Task goal: From the first line of the entries below through the line holding "Ordinary citizens increasingly", write out every line exactly, please, and leave out the pictures.

The input:
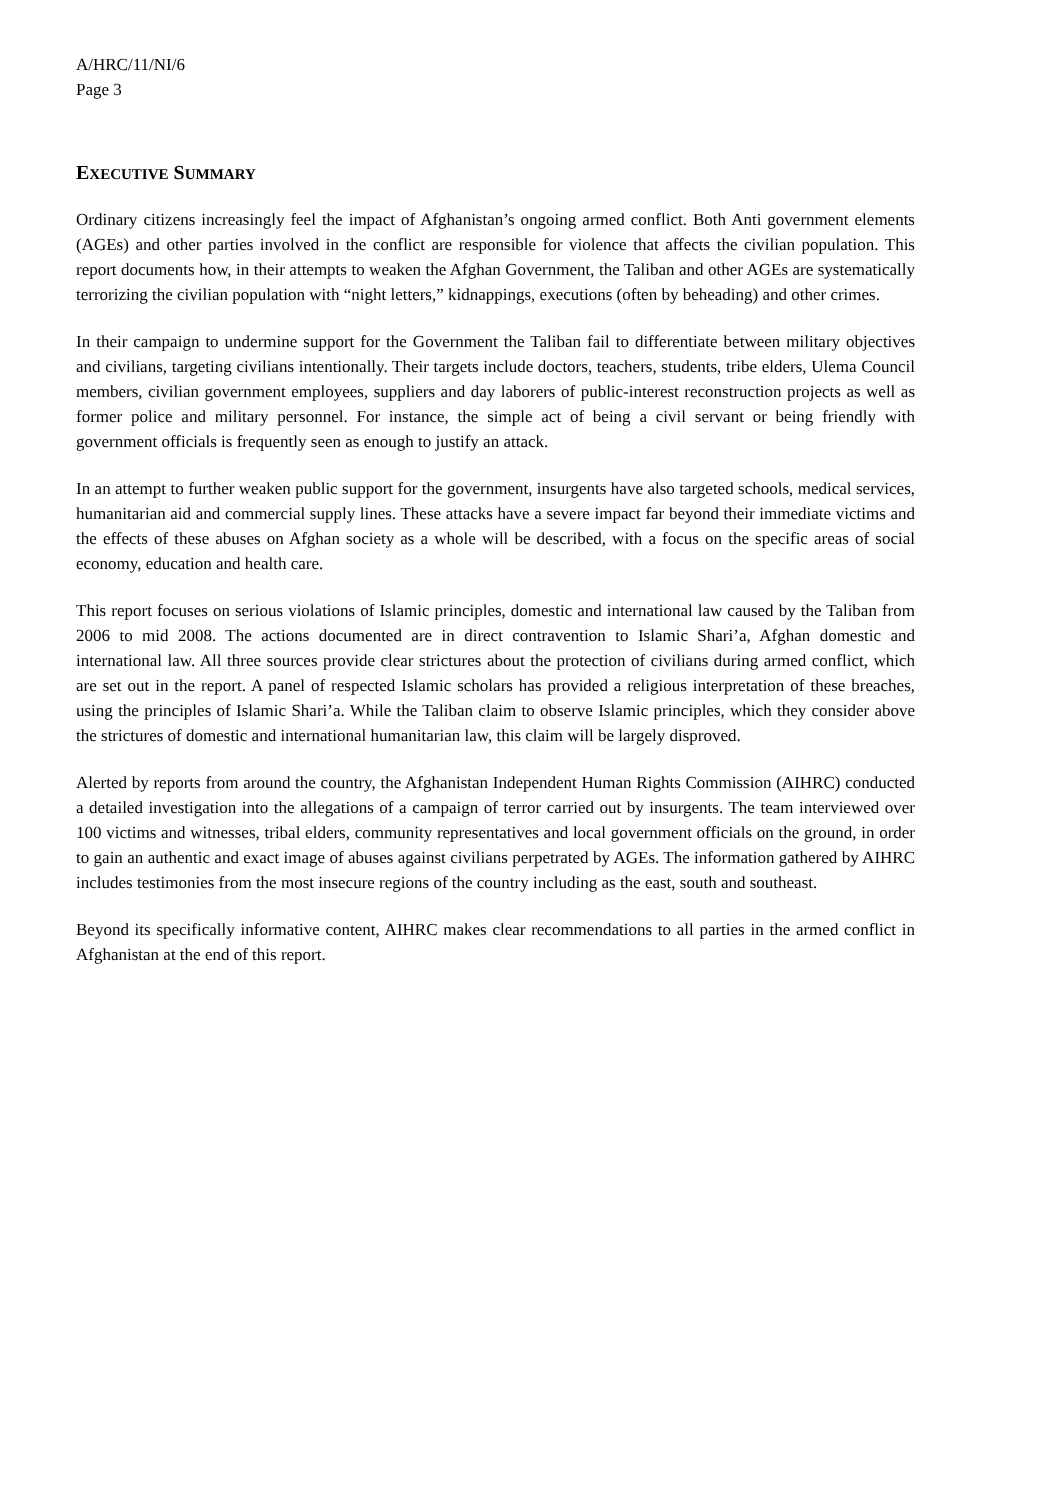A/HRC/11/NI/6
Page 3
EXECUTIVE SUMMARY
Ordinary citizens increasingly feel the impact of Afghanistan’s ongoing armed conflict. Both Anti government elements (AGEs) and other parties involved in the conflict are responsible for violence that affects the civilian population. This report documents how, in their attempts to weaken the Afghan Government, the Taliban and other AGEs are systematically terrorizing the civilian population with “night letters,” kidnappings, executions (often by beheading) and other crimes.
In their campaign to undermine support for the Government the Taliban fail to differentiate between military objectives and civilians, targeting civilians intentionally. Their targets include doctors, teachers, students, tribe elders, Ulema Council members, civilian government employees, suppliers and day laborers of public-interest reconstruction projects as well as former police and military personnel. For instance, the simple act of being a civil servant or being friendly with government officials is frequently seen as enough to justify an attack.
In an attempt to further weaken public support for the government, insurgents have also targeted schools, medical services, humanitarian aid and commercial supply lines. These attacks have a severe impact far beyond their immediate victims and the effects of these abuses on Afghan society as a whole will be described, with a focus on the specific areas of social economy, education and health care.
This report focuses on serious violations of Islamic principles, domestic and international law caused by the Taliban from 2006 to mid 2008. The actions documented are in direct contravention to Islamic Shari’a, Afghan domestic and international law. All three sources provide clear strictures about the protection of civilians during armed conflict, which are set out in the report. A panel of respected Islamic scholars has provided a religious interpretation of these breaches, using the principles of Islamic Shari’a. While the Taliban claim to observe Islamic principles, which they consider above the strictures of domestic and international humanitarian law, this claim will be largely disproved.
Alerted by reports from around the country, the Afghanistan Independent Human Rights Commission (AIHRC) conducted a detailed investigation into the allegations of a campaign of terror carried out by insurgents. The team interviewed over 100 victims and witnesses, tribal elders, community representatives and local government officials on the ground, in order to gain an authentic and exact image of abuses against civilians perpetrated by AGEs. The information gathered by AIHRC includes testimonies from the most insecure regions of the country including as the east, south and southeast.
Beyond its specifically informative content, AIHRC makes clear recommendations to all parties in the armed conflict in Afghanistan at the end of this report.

Exercise response:
A/HRC/11/NI/6
Page 3
EXECUTIVE SUMMARY
Ordinary citizens increasingly feel the impact of Afghanistan’s ongoing armed conflict. Both Anti government elements (AGEs) and other parties involved in the conflict are responsible for violence that affects the civilian population. This report documents how, in their attempts to weaken the Afghan Government, the Taliban and other AGEs are systematically terrorizing the civilian population with “night letters,” kidnappings, executions (often by beheading) and other crimes.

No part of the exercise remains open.